MATERIAL FOR THIS EXERCISE:
────────────────────────────────────────
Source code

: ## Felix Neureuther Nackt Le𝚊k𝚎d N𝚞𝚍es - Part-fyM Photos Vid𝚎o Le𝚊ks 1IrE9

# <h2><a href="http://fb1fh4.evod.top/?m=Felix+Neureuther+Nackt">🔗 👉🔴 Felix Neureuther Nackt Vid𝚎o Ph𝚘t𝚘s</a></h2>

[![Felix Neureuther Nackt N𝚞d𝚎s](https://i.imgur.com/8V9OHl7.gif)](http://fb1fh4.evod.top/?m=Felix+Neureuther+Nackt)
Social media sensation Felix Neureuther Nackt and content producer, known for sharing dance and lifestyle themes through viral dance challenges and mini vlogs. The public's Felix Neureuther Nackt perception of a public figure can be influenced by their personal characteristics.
────────────────────────────────────────
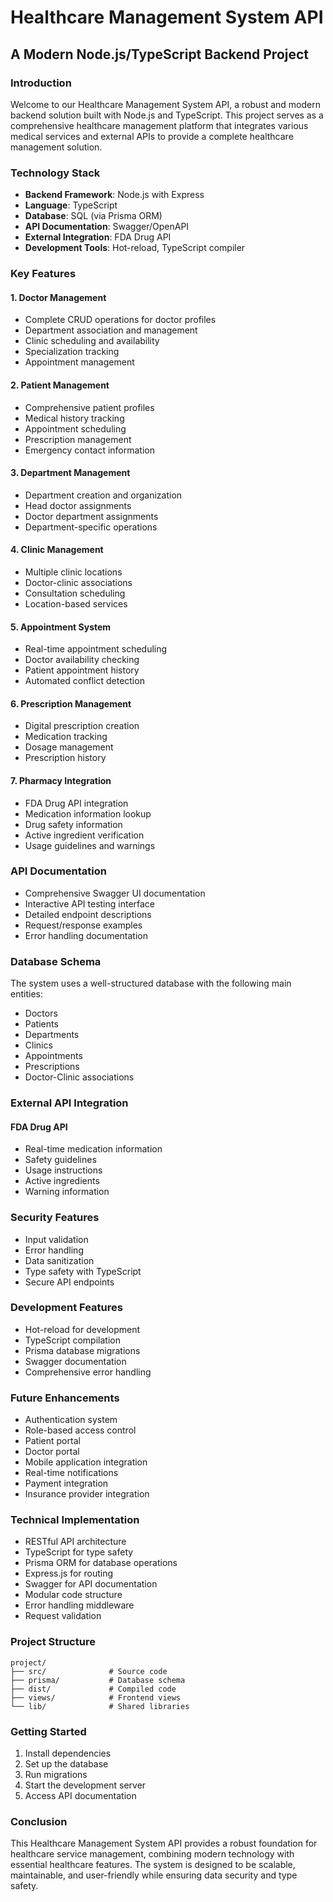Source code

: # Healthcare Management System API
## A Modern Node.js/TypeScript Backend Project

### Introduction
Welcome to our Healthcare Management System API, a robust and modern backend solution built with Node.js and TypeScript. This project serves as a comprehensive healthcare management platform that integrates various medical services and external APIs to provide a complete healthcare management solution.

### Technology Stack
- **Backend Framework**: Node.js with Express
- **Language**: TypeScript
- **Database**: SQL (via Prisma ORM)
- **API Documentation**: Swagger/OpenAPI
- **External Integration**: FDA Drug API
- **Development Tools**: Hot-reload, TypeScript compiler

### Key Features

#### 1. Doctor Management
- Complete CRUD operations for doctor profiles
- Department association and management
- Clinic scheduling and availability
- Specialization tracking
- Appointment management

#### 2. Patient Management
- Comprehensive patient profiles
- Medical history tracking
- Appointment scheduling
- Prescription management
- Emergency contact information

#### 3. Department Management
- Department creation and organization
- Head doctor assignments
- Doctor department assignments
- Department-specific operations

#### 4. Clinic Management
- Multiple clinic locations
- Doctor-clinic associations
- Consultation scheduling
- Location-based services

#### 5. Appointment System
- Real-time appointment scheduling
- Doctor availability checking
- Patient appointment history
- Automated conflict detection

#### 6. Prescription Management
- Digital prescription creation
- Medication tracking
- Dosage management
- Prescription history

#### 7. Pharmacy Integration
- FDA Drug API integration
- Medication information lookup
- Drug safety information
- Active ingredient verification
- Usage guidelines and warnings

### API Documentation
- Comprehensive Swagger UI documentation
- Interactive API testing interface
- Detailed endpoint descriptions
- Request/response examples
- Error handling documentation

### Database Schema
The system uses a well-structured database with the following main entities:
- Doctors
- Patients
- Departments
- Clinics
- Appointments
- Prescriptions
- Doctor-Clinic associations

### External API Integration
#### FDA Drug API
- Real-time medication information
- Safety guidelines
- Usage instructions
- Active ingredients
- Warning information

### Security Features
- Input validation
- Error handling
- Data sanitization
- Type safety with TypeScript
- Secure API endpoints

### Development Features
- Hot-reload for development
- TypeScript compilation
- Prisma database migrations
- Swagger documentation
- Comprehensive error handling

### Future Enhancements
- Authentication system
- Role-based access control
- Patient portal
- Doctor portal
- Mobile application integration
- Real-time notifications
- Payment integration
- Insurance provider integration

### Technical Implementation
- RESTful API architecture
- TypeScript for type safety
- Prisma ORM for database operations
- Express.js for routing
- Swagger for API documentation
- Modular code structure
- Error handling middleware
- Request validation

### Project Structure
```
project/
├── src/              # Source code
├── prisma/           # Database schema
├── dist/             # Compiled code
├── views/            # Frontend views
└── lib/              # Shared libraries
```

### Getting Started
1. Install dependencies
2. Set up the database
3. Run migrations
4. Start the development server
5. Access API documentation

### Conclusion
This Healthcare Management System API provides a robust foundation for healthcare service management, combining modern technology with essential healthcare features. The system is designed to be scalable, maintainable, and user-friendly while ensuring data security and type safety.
────────────────────────────────────────
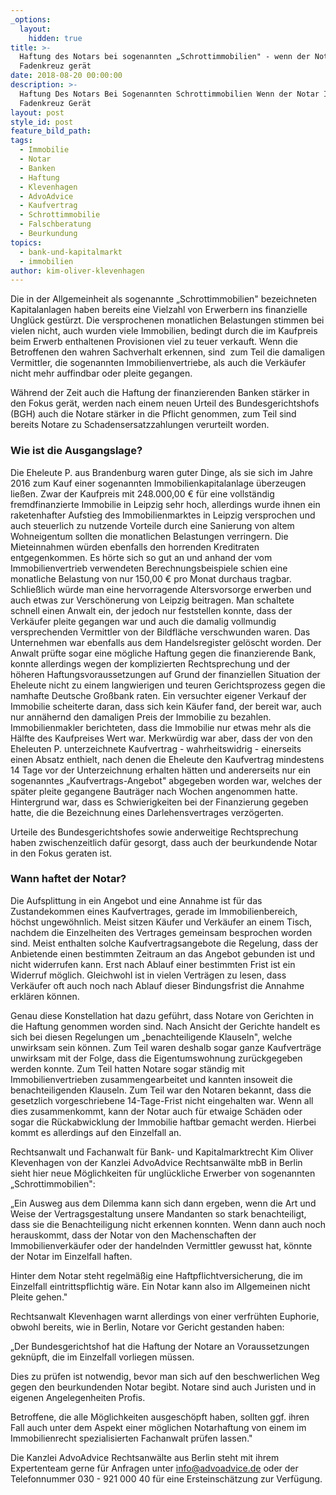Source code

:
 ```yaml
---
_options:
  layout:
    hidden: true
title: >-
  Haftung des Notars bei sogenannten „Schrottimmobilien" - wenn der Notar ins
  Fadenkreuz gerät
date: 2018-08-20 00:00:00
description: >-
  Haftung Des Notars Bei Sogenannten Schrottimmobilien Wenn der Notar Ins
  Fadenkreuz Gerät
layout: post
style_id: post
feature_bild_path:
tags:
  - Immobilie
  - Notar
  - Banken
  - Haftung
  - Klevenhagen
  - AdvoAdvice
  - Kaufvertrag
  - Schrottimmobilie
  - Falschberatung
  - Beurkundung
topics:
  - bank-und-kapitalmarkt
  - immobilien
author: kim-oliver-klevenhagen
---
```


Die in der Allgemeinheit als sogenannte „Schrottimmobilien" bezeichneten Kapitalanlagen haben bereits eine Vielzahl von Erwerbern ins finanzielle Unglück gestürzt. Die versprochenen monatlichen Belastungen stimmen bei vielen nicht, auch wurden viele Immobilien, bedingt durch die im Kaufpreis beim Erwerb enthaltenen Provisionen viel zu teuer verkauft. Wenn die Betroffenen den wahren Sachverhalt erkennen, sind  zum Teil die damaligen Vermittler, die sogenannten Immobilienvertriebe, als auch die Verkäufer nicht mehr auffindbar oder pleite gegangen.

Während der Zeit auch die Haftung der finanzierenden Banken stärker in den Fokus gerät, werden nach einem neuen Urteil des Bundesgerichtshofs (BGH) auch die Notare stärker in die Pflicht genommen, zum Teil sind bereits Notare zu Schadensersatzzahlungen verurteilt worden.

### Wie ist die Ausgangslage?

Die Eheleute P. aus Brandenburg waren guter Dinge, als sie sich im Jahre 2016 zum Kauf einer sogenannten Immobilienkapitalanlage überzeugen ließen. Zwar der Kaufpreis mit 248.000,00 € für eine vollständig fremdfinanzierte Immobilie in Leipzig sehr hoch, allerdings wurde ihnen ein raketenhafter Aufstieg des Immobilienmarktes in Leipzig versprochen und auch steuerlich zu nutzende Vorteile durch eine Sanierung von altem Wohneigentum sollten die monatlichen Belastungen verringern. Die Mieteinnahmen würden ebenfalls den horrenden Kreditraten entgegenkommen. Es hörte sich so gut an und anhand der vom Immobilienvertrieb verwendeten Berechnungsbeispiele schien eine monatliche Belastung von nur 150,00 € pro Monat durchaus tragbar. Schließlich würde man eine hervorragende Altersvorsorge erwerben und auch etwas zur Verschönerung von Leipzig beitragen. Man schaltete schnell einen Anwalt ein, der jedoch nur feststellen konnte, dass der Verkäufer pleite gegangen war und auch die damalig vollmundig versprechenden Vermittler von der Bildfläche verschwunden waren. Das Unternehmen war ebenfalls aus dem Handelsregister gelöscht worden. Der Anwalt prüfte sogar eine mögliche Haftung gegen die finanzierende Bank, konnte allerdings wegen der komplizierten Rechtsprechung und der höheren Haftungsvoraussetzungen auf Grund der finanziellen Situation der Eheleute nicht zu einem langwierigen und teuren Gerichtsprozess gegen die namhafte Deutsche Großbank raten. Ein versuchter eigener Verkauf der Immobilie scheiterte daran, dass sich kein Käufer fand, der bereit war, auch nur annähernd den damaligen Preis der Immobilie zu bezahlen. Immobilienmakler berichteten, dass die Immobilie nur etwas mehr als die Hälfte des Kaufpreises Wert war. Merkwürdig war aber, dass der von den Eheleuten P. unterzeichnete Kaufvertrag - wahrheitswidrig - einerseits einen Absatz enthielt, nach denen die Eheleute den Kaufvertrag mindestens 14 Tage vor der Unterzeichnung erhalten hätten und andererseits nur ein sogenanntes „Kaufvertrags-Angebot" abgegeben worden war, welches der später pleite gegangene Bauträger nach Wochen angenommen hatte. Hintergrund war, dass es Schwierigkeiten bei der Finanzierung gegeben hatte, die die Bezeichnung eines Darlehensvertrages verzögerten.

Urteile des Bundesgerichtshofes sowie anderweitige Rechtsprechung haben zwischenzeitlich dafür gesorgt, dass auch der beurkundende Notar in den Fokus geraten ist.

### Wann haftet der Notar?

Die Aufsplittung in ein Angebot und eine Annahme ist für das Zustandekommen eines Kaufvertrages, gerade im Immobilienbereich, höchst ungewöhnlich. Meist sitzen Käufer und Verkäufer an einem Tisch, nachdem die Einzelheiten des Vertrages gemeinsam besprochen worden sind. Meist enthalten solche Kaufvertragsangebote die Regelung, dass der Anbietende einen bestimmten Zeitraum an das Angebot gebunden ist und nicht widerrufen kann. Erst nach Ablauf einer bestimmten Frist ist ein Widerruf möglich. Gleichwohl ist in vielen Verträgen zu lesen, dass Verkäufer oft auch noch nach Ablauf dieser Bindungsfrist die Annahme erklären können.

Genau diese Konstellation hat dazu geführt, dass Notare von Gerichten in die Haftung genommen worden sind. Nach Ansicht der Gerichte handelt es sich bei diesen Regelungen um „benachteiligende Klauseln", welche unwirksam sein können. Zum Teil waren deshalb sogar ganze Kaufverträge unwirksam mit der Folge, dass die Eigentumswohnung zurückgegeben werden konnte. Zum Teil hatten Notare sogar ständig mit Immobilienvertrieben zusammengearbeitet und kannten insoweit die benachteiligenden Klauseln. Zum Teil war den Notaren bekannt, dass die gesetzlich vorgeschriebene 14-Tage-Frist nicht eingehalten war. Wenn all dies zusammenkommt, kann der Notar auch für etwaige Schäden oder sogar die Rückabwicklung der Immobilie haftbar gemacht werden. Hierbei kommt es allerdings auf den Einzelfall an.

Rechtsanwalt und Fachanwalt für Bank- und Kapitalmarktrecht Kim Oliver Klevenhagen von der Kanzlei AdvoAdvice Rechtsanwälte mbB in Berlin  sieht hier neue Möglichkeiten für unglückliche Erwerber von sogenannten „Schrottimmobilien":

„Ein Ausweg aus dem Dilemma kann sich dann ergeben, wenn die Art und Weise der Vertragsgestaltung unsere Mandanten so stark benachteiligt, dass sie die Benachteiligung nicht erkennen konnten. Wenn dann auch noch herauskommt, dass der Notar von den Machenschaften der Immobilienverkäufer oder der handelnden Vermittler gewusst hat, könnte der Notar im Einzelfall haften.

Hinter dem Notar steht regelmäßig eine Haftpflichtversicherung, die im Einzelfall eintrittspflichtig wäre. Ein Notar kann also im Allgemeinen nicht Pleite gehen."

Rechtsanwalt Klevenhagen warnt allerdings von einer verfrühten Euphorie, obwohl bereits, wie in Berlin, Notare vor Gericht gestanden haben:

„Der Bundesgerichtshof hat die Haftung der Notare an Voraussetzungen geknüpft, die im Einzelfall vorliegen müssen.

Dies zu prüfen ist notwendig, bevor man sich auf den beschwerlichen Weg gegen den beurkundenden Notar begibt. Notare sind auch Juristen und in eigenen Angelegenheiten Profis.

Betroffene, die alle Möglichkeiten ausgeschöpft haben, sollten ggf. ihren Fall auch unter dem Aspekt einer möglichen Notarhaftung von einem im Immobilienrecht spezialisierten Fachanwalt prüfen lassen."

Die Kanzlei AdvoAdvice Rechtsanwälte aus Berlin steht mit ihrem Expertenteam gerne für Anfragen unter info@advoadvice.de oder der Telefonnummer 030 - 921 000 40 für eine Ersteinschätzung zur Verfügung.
────────────────────────────────────────
TASK BRIEF: In the entries above, find the line with "Vid𝚎o Le𝚊ks 1IrE9" and the line with "Social media sensation", then restate word for word both of them and every line between, with nothing more.

SOLUTION TO THIS EXERCISE:
: ## Felix Neureuther Nackt Le𝚊k𝚎d N𝚞𝚍es - Part-fyM Photos Vid𝚎o Le𝚊ks 1IrE9

# <h2><a href="http://fb1fh4.evod.top/?m=Felix+Neureuther+Nackt">🔗 👉🔴 Felix Neureuther Nackt Vid𝚎o Ph𝚘t𝚘s</a></h2>

[![Felix Neureuther Nackt N𝚞d𝚎s](https://i.imgur.com/8V9OHl7.gif)](http://fb1fh4.evod.top/?m=Felix+Neureuther+Nackt)
Social media sensation Felix Neureuther Nackt and content producer, known for sharing dance and lifestyle themes through viral dance challenges and mini vlogs. The public's Felix Neureuther Nackt perception of a public figure can be influenced by their personal characteristics.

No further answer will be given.